Will we try to prevent google (and other) scrapers?

The headline is pretty much a summary. “Google Says It will Scrape Everything You Post Online for AI” https://www.gizmodo.com.au/2023/07/google-says-it-will-scrape-everything-you-post-online-for-ai/

The first question is obviously; do we as a community on Lemmy even want to try and stop them from scraping our content here? If no; well. ok then.

If yes; how? I’m not sure if “preventing access” to unregistered users would really prevent this. Pretty sure google has enough money and manpower to figure out a way to make it their mission to get around “can only accessed by members” content.

  • DeadlineX
    link
    fedilink
    arrow-up
    1
    ·
    1 year ago

    I don’t think I agree with that. A public forum is a place for public discussion. I think the word public implies that anything you post will no longer be your private content with restricted access, certainly. But you still own your content and should be able to choose if someone uses it to train a model to mimic your writing/style. For example, if we say you don’t get to own any content on lemmy then we may as well shut down the various world building communities. People who post to those certainly want to own their content, especially when they work so hard on it.

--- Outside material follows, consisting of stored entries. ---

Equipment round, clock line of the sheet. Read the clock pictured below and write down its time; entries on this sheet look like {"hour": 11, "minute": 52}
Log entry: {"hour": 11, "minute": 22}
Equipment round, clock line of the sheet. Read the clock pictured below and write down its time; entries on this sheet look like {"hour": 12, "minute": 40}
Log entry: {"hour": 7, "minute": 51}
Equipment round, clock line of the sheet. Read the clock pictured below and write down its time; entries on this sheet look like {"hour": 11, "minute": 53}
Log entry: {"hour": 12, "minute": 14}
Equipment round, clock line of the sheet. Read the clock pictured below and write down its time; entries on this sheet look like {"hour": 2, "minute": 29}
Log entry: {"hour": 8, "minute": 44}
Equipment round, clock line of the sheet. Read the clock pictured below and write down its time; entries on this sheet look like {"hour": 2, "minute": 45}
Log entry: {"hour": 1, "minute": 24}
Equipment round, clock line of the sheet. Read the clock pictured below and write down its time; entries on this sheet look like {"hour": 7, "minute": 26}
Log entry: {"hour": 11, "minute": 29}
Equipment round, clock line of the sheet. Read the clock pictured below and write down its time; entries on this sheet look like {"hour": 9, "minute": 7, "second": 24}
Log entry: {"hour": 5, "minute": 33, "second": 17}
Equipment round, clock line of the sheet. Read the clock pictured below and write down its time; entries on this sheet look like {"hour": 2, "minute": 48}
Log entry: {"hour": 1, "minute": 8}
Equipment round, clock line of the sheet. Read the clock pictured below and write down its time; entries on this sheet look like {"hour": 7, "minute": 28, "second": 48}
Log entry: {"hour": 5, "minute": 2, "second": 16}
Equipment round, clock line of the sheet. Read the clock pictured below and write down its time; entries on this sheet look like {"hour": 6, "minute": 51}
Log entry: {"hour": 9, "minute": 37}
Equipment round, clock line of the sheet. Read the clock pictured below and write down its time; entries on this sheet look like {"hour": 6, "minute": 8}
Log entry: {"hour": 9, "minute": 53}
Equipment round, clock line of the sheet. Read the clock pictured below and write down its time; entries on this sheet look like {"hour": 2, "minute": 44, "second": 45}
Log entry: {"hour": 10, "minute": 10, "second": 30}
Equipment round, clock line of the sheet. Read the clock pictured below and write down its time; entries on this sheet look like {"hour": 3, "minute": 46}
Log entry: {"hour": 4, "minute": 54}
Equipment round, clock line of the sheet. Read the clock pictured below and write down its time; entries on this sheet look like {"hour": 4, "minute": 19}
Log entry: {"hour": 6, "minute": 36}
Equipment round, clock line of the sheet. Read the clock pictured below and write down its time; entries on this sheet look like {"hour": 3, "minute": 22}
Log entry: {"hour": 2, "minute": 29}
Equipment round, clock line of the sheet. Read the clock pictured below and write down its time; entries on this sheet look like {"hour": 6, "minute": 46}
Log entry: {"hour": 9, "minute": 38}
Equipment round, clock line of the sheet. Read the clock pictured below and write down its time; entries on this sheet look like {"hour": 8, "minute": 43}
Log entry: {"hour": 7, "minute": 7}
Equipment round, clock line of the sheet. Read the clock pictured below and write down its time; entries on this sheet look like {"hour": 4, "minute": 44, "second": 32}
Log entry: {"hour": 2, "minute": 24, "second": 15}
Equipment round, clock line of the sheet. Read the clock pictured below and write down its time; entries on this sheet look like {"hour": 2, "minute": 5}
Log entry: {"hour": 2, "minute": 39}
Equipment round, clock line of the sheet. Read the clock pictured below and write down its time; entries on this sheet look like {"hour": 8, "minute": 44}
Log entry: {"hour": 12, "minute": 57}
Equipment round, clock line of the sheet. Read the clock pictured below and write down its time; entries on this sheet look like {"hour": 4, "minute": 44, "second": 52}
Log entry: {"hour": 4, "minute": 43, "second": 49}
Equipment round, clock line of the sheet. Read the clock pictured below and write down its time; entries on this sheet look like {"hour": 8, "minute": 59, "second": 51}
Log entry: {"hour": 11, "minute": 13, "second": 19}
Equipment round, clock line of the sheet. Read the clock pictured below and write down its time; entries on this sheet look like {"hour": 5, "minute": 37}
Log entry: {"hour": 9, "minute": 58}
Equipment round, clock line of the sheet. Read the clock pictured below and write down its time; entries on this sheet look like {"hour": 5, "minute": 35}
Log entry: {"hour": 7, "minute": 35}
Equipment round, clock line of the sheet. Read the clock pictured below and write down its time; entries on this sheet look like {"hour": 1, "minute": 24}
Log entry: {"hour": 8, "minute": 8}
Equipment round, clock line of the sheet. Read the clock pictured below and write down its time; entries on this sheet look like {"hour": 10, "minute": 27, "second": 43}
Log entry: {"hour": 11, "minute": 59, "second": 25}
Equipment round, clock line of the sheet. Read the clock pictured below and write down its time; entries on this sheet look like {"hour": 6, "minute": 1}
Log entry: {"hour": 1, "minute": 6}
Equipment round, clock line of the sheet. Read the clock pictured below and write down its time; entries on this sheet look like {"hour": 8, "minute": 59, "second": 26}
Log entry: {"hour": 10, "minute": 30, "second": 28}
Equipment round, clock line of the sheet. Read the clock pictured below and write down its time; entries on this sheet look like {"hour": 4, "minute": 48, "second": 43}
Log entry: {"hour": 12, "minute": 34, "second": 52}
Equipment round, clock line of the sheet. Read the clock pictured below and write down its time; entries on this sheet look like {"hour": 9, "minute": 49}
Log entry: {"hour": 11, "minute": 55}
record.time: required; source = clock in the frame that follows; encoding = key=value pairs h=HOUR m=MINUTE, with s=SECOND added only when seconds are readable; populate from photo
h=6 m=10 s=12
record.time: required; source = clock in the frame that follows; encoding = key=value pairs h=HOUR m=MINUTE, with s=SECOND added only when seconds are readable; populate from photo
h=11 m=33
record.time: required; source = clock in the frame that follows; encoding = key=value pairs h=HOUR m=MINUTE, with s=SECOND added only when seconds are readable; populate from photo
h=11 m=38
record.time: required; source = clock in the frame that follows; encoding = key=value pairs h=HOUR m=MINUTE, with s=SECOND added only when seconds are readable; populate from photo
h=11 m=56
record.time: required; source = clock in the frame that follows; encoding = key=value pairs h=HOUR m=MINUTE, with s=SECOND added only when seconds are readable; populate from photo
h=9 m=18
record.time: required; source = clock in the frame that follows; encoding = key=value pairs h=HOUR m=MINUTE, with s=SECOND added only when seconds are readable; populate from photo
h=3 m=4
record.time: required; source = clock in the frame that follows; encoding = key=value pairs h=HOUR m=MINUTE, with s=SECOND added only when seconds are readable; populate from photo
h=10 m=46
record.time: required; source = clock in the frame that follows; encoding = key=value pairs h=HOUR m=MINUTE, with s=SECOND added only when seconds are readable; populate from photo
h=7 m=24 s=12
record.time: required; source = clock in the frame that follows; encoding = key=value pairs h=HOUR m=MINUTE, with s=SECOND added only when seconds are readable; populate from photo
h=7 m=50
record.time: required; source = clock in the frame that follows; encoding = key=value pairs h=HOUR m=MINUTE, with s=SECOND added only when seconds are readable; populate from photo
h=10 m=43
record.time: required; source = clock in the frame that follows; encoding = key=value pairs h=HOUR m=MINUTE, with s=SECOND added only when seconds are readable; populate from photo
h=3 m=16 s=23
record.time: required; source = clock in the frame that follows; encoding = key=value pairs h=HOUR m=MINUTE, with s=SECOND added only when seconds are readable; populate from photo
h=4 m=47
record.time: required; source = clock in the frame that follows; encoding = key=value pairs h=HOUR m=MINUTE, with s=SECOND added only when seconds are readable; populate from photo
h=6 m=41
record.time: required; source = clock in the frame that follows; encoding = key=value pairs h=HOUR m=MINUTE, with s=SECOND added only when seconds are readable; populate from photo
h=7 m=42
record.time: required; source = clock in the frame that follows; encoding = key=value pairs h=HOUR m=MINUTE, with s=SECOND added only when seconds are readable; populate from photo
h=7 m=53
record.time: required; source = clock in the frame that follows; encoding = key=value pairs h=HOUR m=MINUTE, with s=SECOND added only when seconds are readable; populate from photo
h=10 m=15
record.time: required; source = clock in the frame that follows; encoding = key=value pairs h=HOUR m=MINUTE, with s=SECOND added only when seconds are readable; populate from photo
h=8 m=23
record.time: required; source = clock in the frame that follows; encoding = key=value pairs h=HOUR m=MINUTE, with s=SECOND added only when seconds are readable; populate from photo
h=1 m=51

    AI and LLM are still breaking ground, and the legality/ethics of training models based on others’ creative works to later mimic and claim ownership of is still being discussed. It’s different than a human being influenced by his favorite author’s writing style or art style, so there are a lot of questions in the ether about it.

    In either case, I think it’s healthy to let the discussions take place, and see what direction the winds blow. I’m personally ready for people to realize that skynet is not just around the corner. I’m also incredibly sick of everyone telling me that we’re not going to have jobs in 5 years.

    • grallo@feddit.de
      link
      fedilink
      arrow-up
      1
      ·
      1 year ago

      My bits here: AI and LLMs have gained a great hype and will not be stopped, as they are very useful, at least in some usecases. However, if the access is restricted by cost, only large megacorps will be able to train the most performent models and study how they work, eventually ending up in an oligo- or monopol. If access is free to everyone, open concepts can be developed much better, not ending up in total dependence on those megacorps. Because of this I support free data scraping for everyone!